Lines before the one containing "-61,7 +61,7 @@" are not wanted. Transcribe that line and all after it exactly, to the end of the entries.

Start of Data shown

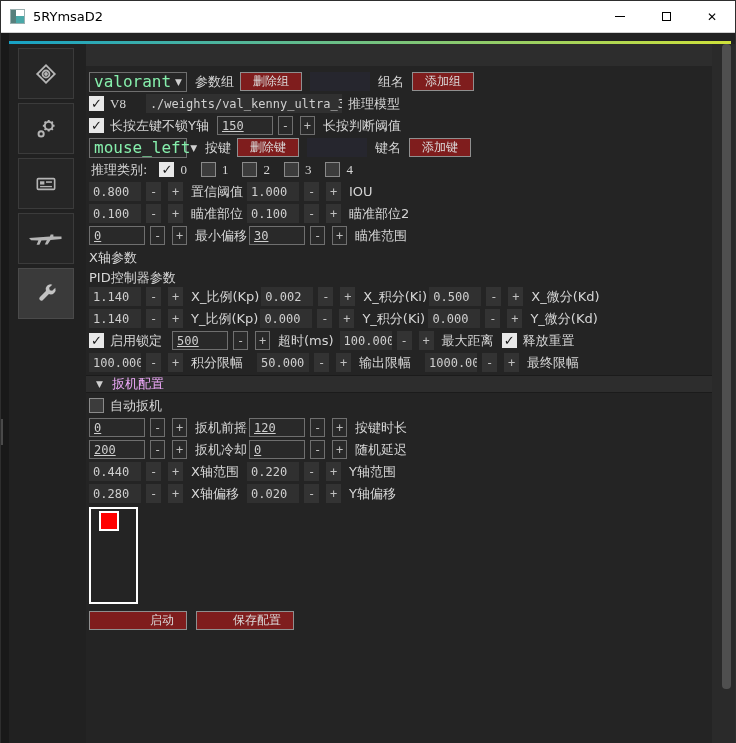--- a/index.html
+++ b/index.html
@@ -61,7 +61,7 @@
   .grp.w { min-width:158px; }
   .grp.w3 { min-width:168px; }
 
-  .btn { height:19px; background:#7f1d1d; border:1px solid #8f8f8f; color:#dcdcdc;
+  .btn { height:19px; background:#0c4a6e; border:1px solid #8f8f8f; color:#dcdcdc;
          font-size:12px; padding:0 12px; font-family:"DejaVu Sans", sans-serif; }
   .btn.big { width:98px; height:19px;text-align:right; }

End of Data shown

• [Answer for the task]:
@@ -61,7 +61,7 @@
   .grp.w { min-width:158px; }
   .grp.w3 { min-width:168px; }
 
-  .btn { height:19px; background:#7f1d1d; border:1px solid #8f8f8f; color:#dcdcdc;
+  .btn { height:19px; background:#0c4a6e; border:1px solid #8f8f8f; color:#dcdcdc;
          font-size:12px; padding:0 12px; font-family:"DejaVu Sans", sans-serif; }
   .btn.big { width:98px; height:19px;text-align:right; }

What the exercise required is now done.